Chaque cuntintizza peut avoir des origines impensables

Nous parlons de souvenirs : est-ce que s’y ancrer nous fait du bien ? « Je pense que c’est une question de sensibilité, qui doit être prise en compte. Je suis optimiste, on peut puiser de la force dans les petites choses » conclut Gravina. Le soupçon que quelqu’un, même un étranger, ne la comprend pas ne touche même pas tante Simonetta. « Je suis et je me sens européen, les distances ne sont pas si grandes entre les peuples. Chaque cuntintizza peut avoir des origines impensables. En littérature, par exemple. Je pense aux larmes d’Achille à la mort de Patrocle, dans les vers que le grand Moine juste m’a appris. Au cinéma, et je pense aux films de Charlie Chaplin parce qu’au fond cuntintizza est simple. C’est rechercher l’harmonie des choses, un sentiment très différent du bonheur qui apparaît par éclairs. Dans ces années troublées, je me suis rendu compte qu’il fallait repartir de ces petites choses que j’avais tenues pour acquises, submergé par la frénésie » avoue Hornby.

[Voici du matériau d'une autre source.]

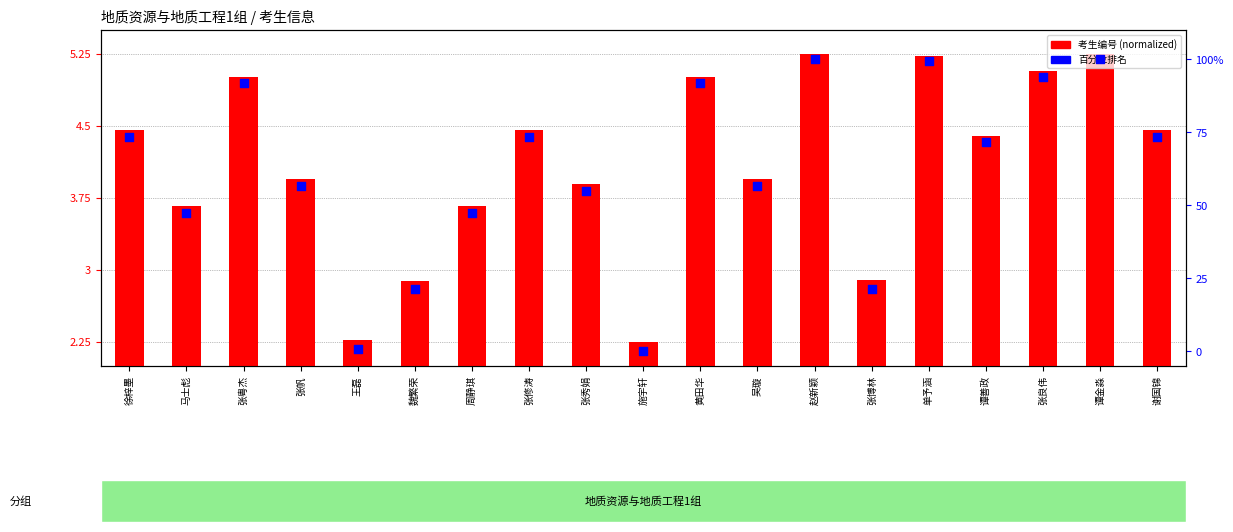

What is the total value across all series at 吴璇?

60.7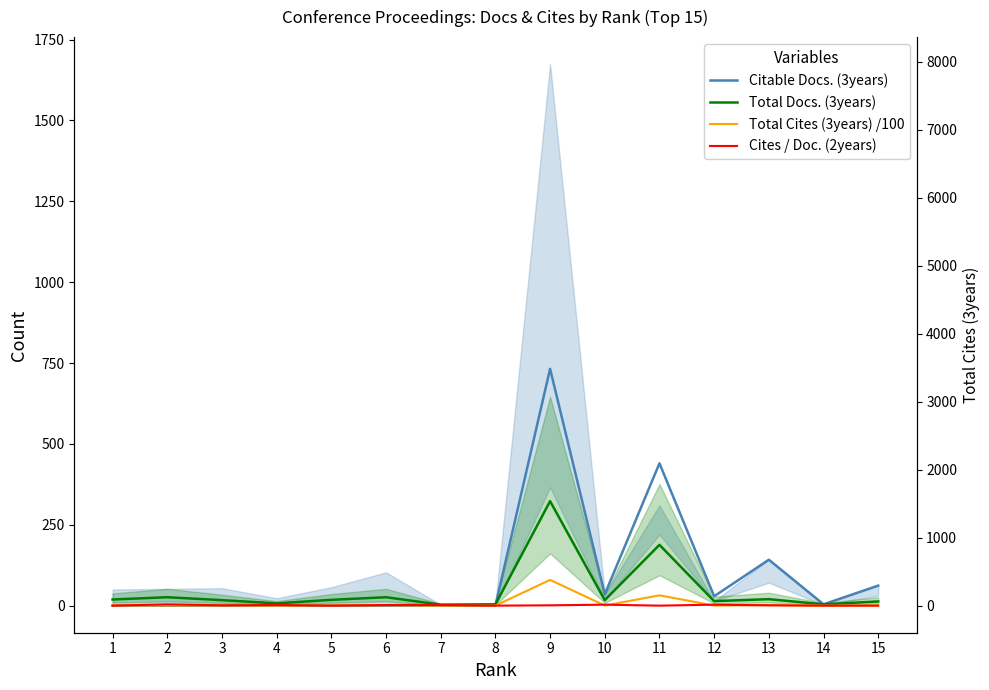

What are all the series names shown in the legend?

Citable Docs. (3years), Total Docs. (3years), Total Cites (3years) /100, Cites / Doc. (2years)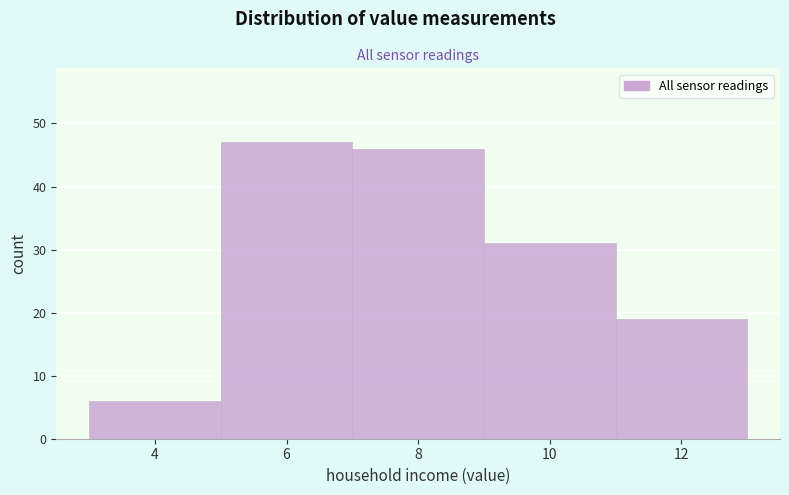

Reading left to right, extract all data points from this chart.

6	47	46	31	19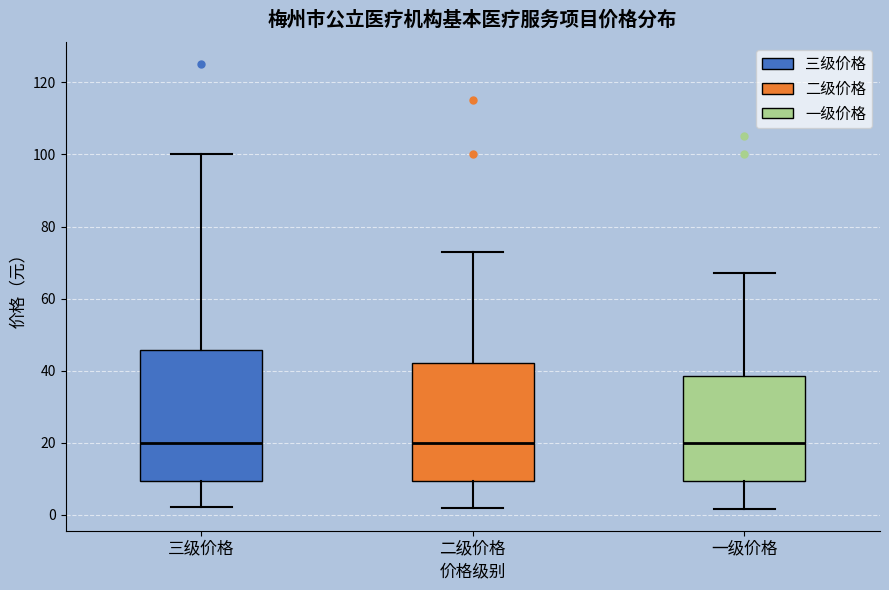

Comparing the boxes themselves (not the whiskers), which one is the tallest?

三级价格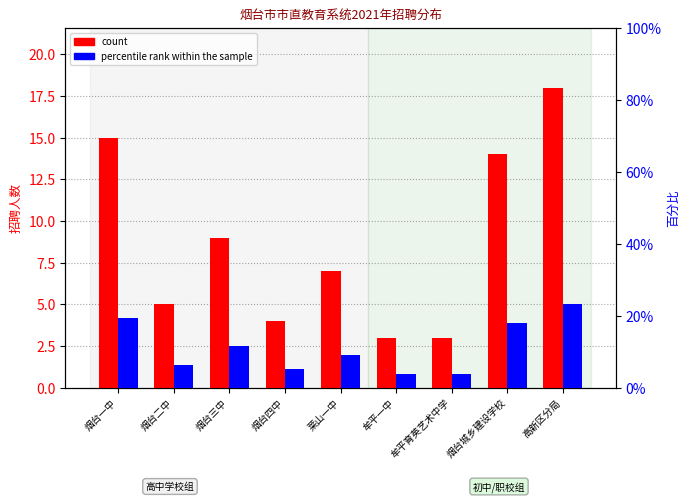

Between 牟平一中 and 牟平育英艺术中学, which series saw the biggest shift?

count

« Nous devons les protéger, les cultiver. Apprendre à réfléchir. Je n’ai jamais été douée pour la méditation mais ça peut nous aider à garder nos antennes éveillées, à reconnaître cette petite chose qui passe par les sens et qui mène à l’amour », conclut-elle.

Le bonheur se mesure

Les routes de la Cuntintizza sont donc interminables et elles sont arrivées à l’Institut tibétain Lama Tzong Khapa à Pomaia (Pise), lieu où se déroule un cours tenu par Connie Miller, une nonne bouddhiste d’origine américaine, et Nicola De Pisapia, une chercheuse, récemment conclu. de l’Université de Trente qui a mesuré les effets de la méditation sur la perception du bonheur : il est ressorti L’art du bonheur, une étude menée avec La Sapienza de Rome. « Plus que méditatives je les appelle des pratiques « contemplatives » » explique De Pisapia qui depuis des années s’occupe de protocoles pour mesurer leurs effets dans les écoles et maintenant en prison.

« L’hypothèse est que le bonheur est déterminé par l’état d’esprit plutôt que par des événements extérieurs. Notre esprit est présent comme une paire de lunettes qu’on oublie d’avoir sur le nez. Méditer signifie nettoyer ses lunettes, prendre soin de son esprit avant qu’il ne se casse. C’est évaluer, prendre conscience et situer les choses dans une tendance cosmique. Avec ces pratiques on ressent du contentement plutôt que du bonheurajoute le chercheur qui repense aux stoïciens de la Grèce antique.

c’est une question d’entrainement

« Cela ressort quand on prend du recul pour regarder à l’intérieur de soi, quand on observe des aspects secondaires ou quand on s’éloigne de notre petit ego pour embrasser une perspective plus large. A ce moment nous observons et percevons, nous contemplons. Il n’est pas facile de réaliser ces pratiques dans la vie de tous les jours. À Pise, les gens se sont entraînés chaque week-end pendant neuf mois. Ils avaient aussi un journal dans lequel ils notaient tout, au final nous avons mesuré les changements qui sont apparus concernant la perception du stress, de l’anxiété, des émotions etc. Les effets? Plus grand sentiment de satisfaction de sa vie, une plus grande conscience et moins d’anxiété.

En plus d’augmenter les émotions positives, les négatives diminuent. Ceux qui veulent travailler sur les sentiments positifs doivent théoriquement se préparer à savoir comment fonctionne l’esprit humain et ensuite faire même des pratiques très simples comme apprendre à se focaliser sur un parfum », ajoute-t-il. Ceux qui ressentent du contentement sont essentiellement contemplatifs, ils ne voient rien de négatif. «La psychopathologie qui nous entoure est alarmante et la dépression sévit même chez les enfants. Se livrer à de petites pratiques contemplatives aujourd’hui est important » conclut De Pisapia. C’est autant défaire un fil invisible, aligner les joies comme s’il s’agissait de perles de toutes formes, sachant que fondamentalement tout est là : dans une bouffée de légèreté et de sagesse, pour beaucoup de cuntintizza.